I just have the feeling that his train wreck stbxw won't stay on the tracks for very long. And when she derails again it ain't gonna be pretty.

Tell The Deceived thanks for the update. Many of us do want to know how he's doing.


----------



## weightlifter

Hes just cool and one of my faves so, knowing who he was and me not being exactly shy, I emailed. I figure I will annoy him every 8 to 16 weeks to see whats up.


----------



## LongWalk

He wrote a good song about his ex. He's a good musician.

His ex affaired down. Cocaine was a major factor. She is probably good looking but had low self esteem.

Thanks, Weightlifter

_Posted via *Topify* using iPhone/iPad_


----------



## weightlifter

Ive seen his pic not his ex wifes. No idea what she looks like.
Working in a bar is very often poison to fidelity.


----------



## DarkHoly

weightlifter said:


> Hes just cool and one of my faves so, knowing who he was and me not being exactly shy, I emailed.
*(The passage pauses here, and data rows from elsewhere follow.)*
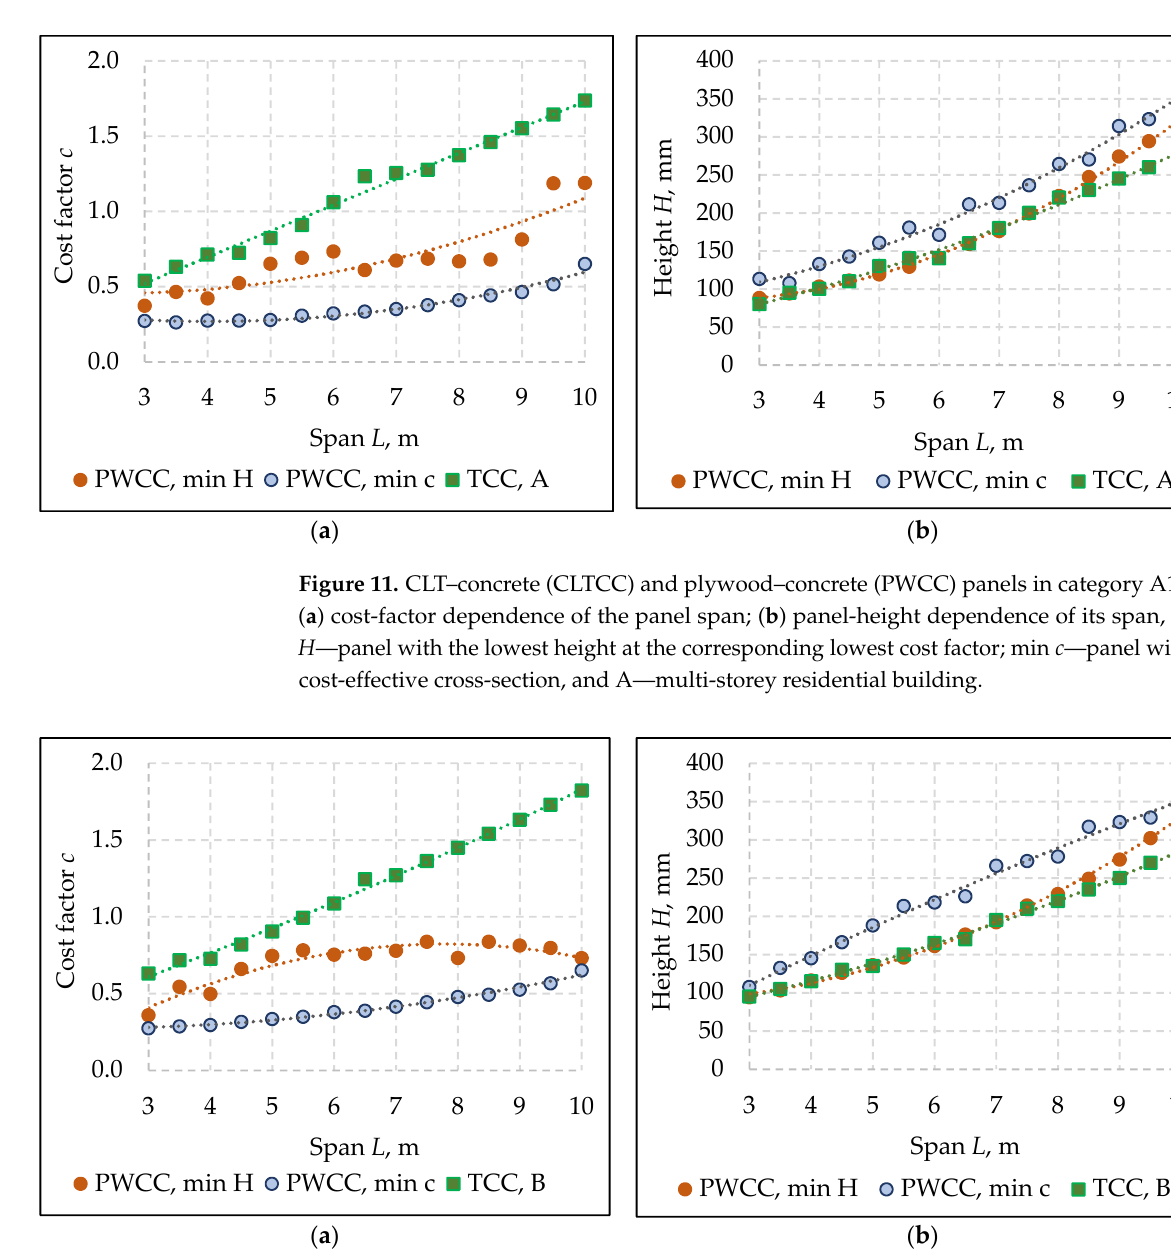
Figure 12. CLT–concrete (CLTCC) and plywood–concrete (PWCC) panels in category B buildings: ( a ) cost-factor dependence of the panel span; ( b ) panel-height dependence of its span, where min H —panel with the lowest height at the corresponding lowest cost factor; min c —panel with the most cost-effective cross-section, and B—office building. A comparison of the 1-meter-wide strip self-weight of TCC with CLT base and equiv- alent self-weight of TCC with plywood rib panel base with the most cost-effective cross- sectional parameters is shown in Figure 13.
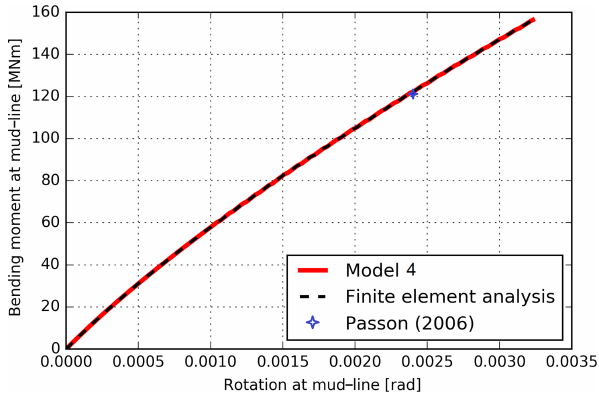
Figure 14. Computed moment–rotation curve at mud-line from fi- nite element analyses and from the calibrated Model 4. The repre- sentative moment and rotation at mud-line used in the calibration from Passon (2006) are included as a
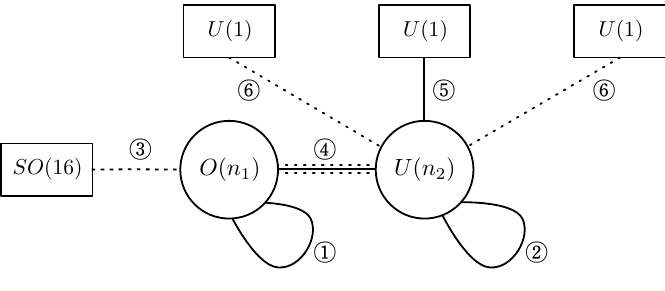
Figure 15 . (0,2) quiver for two small E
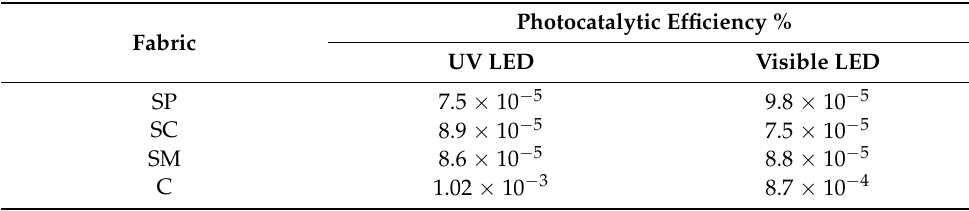
Table 8. TOF parameter calculated at time 100 min. Tests carried out with TACR at T ◦ = 25 ◦ C, under both UV and visible light sources.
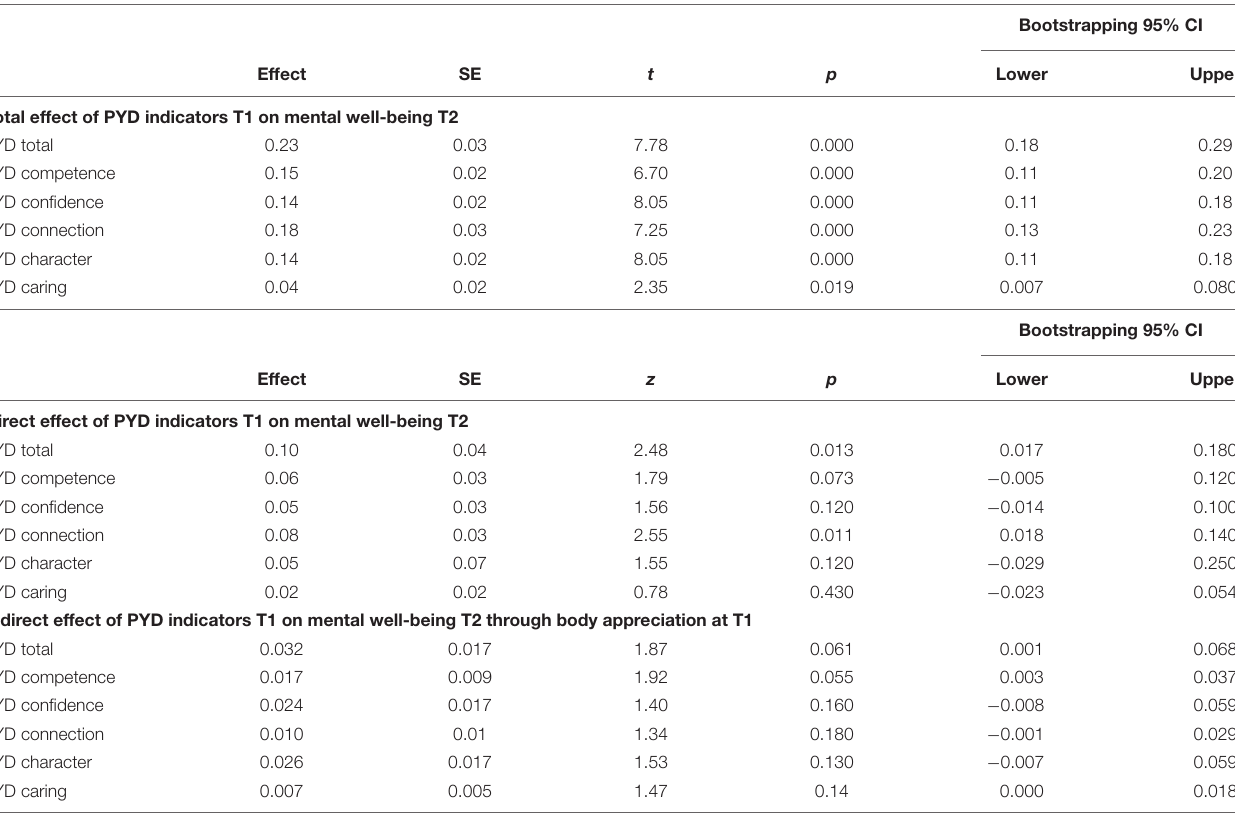
TABLE 4 | Direct and indirect effects from six separate models of PYD indicators at T1 (total and individual) on mental well-being at T2 including body appreciation at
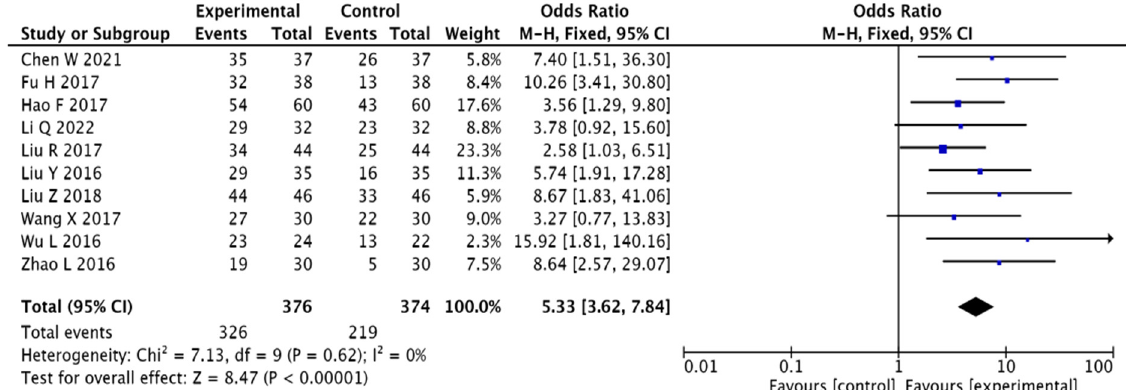
Figure 4. Forest diagram with efficiency comparisons [13,14,18,20–26].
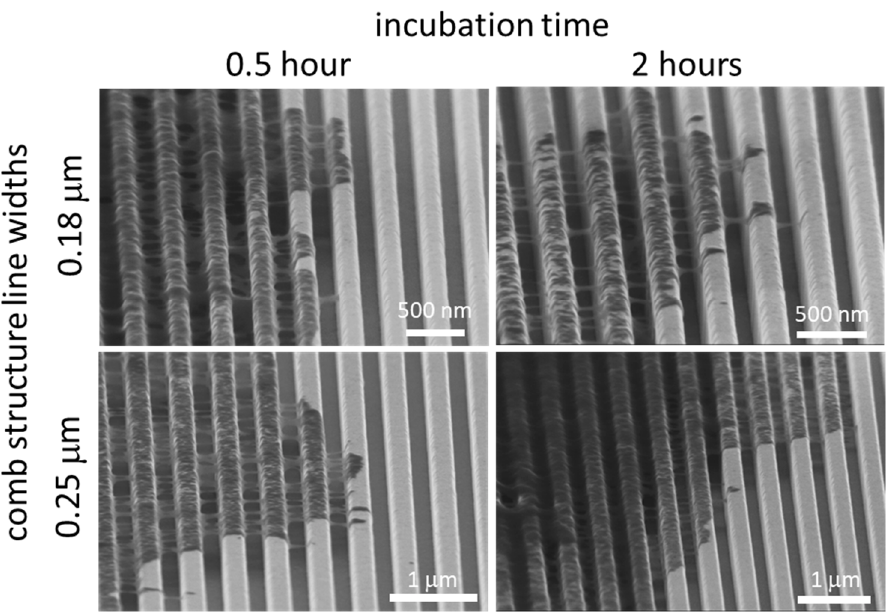
Figure 8. Typical SEM micrographs show Type 1 cell morphology was observed on 0.18 and 0.25 µ m comb structures after 0.5 and 2 h of incubation.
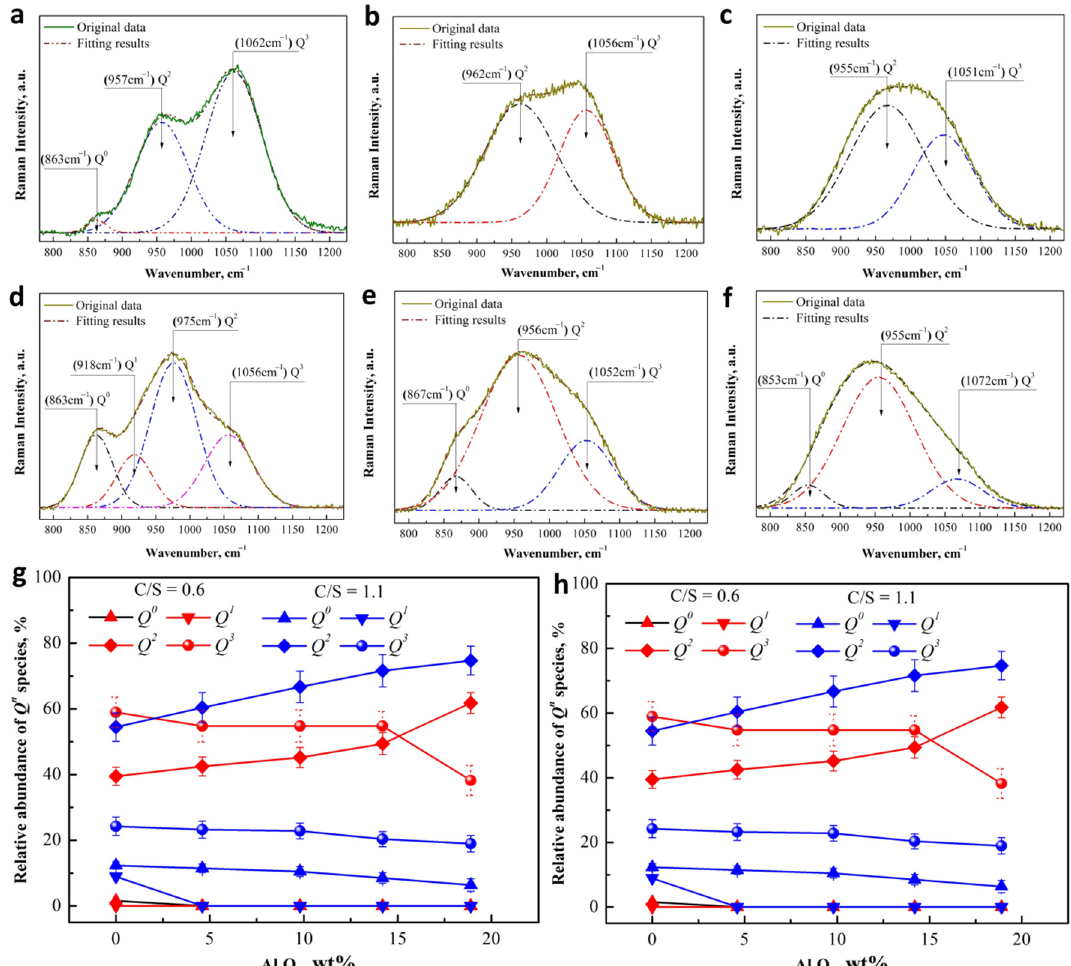
Figure 4. Deconvolution of the Raman spectra for CaO − SiO 2 − Al 2 O 3 slag at room temperature with 0 Al 2 O 3 and 0.6 of basicity ( a ); 9.93 wt% Al 2 O 3 and 0.6 of basicity ( b ); 18.97 wt% Al 2 O 3 and 0.6 of basicity ( c ); 0 Al 2 O 3 and 1.1 of basicity ( d ); 9.4 wt% Al 2 O 3 and 1.1 of basicity ( e ); 18.9 wt% Al 2 O 3 and 1.1 of basicity ( f ), Distribution of Q n speciation ( g ), and NBO/T ( h ) as a function of basicity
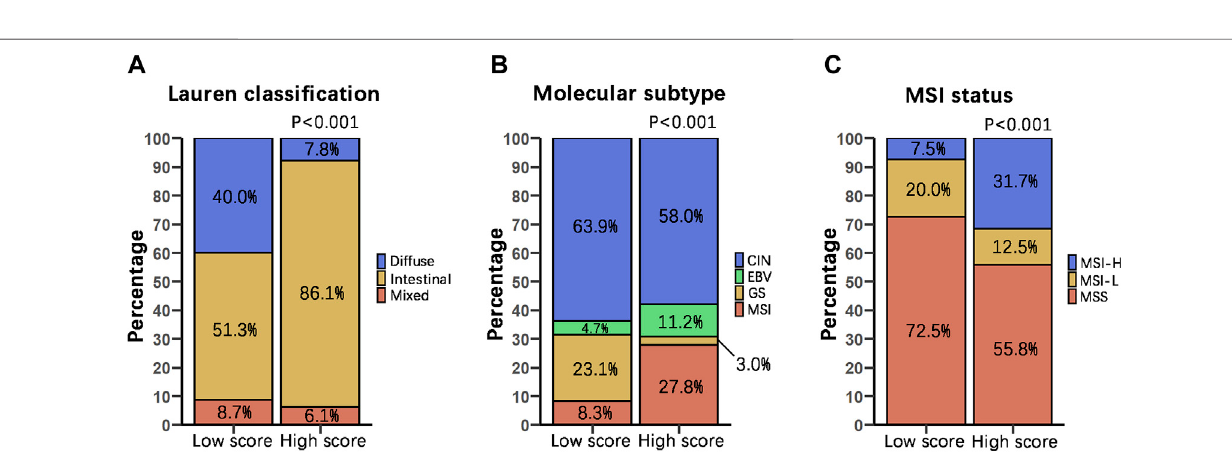
Frontiers in Cell and Developmental Biology |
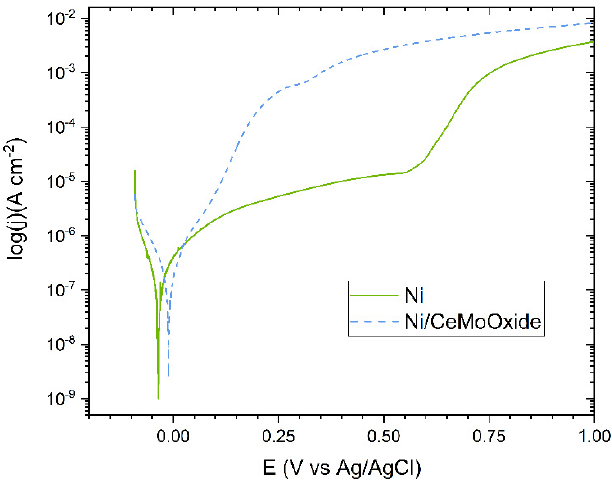
Figure 5. Corrosion potential ( E corr ) recorded for blank and composite Ni coatings during 168-hour exposure to 0.05 M NaCl solution.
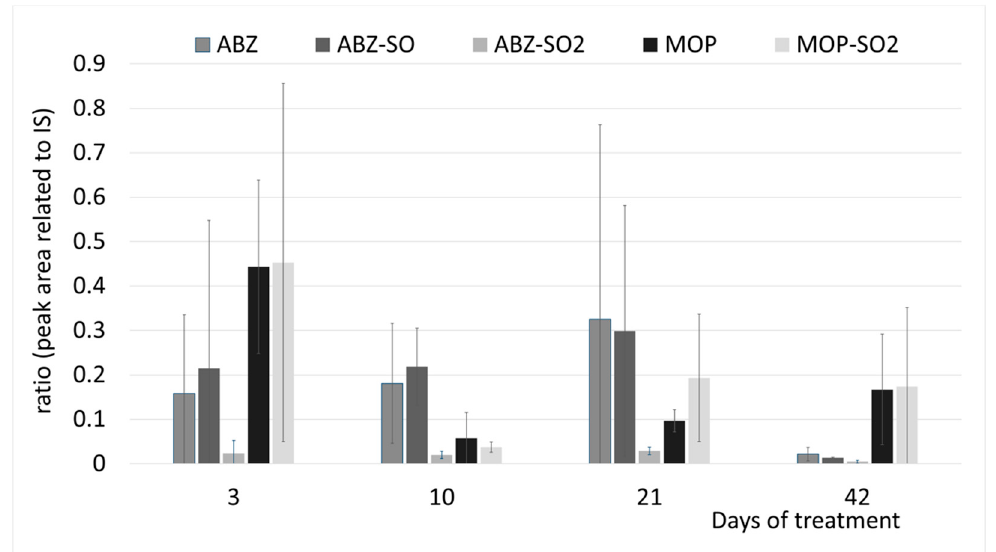
Figure 4. Semi-quantification expressed as peak area related to internal standard (IS) of albendazole (ABZ), albendazole sulfoxide (ABZ-SO), and albendazole sulfone (ABZ-SO 2 ); or monepantel (MOP), and monepantel sulfone (MOP-SO 2 ) in T. pratense shoots. The graph shows changes in relative concentrations of the compounds after a single application of faeces containing ABZ, ABZ-SO, ABZ-SO 2 or faeces containing MOP and MOP-SO 2 compared to control samples at day 3, 10, 21, 42. The data are expressed as mean ± SD, n = 3. Control samples did not contain ABZ, ABZ-SO, ABZ-SO 2 , MOP, or MOP-SO 2 .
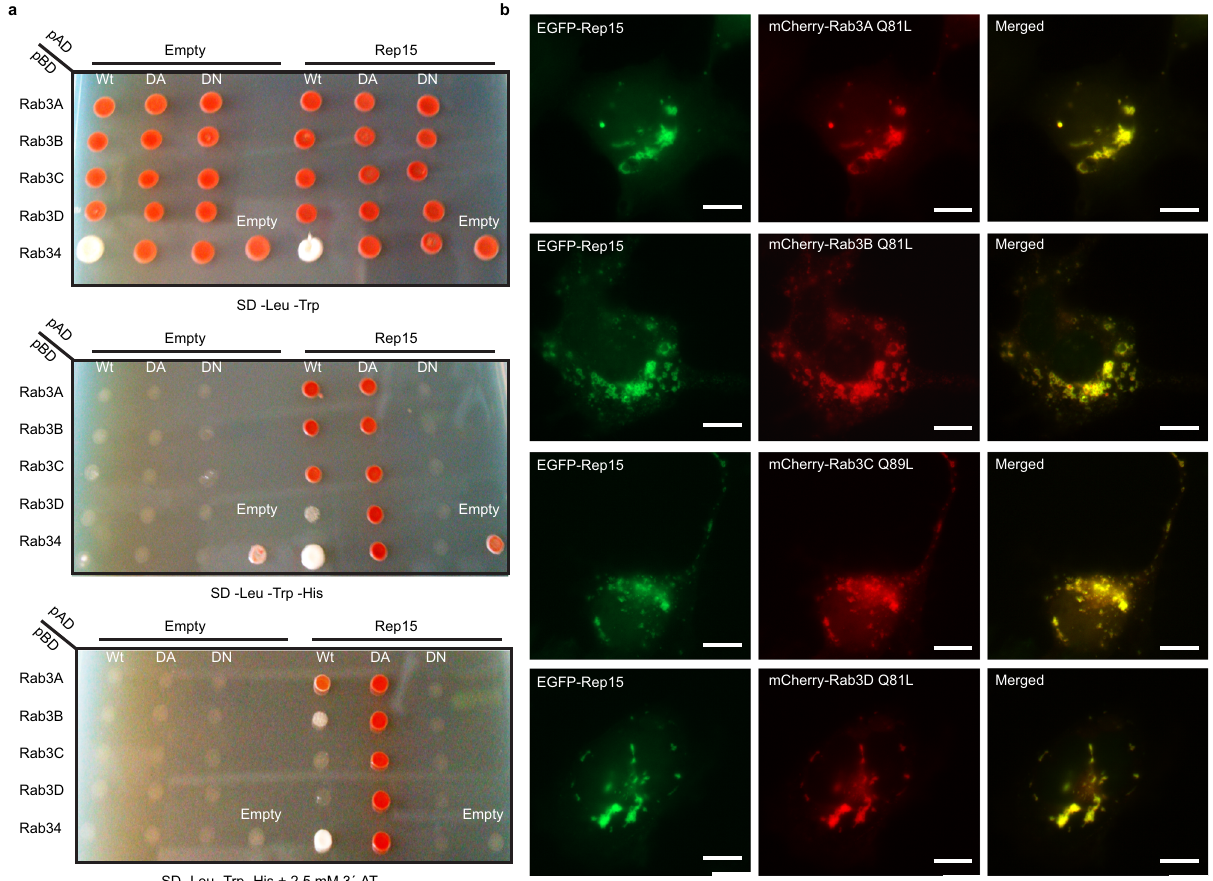
Fig. 2 Identi fi cation and validation of novel Rep15 interaction partners. a A yeast two-hybrid screen between Rep15 (pGADT7) and wild type (Wt), dominant active (QL) and dominant inactive (SN/TN) form of Rab3A, Rab3B, Rab3C, Rab3D and Rab34 (pLexA) was performed. The cells were grown on SD-LW, SD-LWH and SD-LWH plus 2.5 mM 3-Aminotriazol (3 ′ -AT), a competitive inhibitor of the HIS3 gene product. Y2H analysis identi fi ed interactions between the Rep15 and Rab3 paralogs/Rab34. b – e Immuno fl uorescence of transiently co-expressed EGFP-Rep15 and mCherry-Rab3 paralogs in Cos7 cell line by fl uorescence microscopy. Merged images show strong co-localization between EGFP-Rep15 and mCherry tagged active Rab3 paralogs. Scale bars: 10 µ m. Experiments were repeated at least three times independently with similar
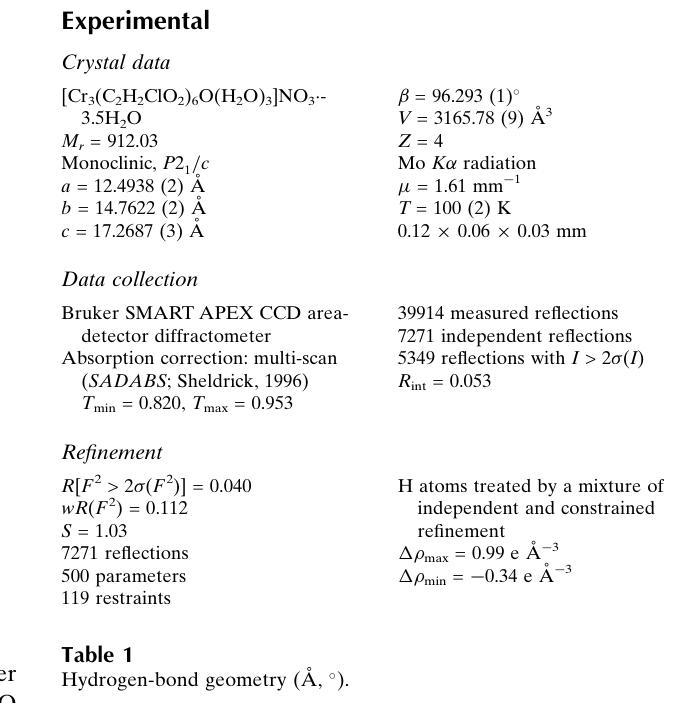
Hydrogen-bond geometry (A˚ , (cid:2) ).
I figure I will annoy him every 8 to 16 weeks to see whats up.


Dude annoying is the last term anyone would use to describe you


----------



## DarkHoly

LongWalk said:


> He wrote a good song about his ex. He's a good musician.
> 
> His ex affaired down. Cocaine was a major factor. She is probably good looking but had low self esteem.
> 
> Thanks, Weightlifter
> 
> _Posted via *Topify* using iPhone/iPad_


Ehhh... probably *was* good looking. Cocaine is a hell of a drug.


----------



## Chaparral

Does anyone know what got him banned? I got banned for calling another posters advice silly. From what I have seen, I thought that was pretty mild.


----------



## DarkHoly

Hope1964 said:


> He went into a bunch of other threads and totally started bashing all WS's. Major anger issues. Hope he gets them all sorted out.


What a terrible thing to do. We should be building up the people who cheat, not telling them that they did bad things.


----------



## GROUNDPOUNDER

Chaparral said:


> Does anyone know what got him banned? I got banned for calling another posters advice silly. From what I have seen, I thought that was pretty mild.


It's probably not what you had said, but how you had said it.

It's like if someone wanted to take a verbal jab at a cop, but didn't want a fine/get arrested. You have to say "I think", Or "I feel", Or someone might say, "If I had done that, OR, If i had given that advice. People would think that I'm silly."

Well, that the way I heard it, anyway.


----------



## weightlifter

PM a mod. he told me why but I think I get a ban for retelling it. LOL.


----------



## LongWalk

I saw a moderator's explanation posted a while back. OP lost his temper and attacked WS. Something like that. Probably he lost his cool.


----------



## bfree

It's not hard to lose your cool sometimes. This stuff is hard. When you're forced to eat glass at some point you just have to scream.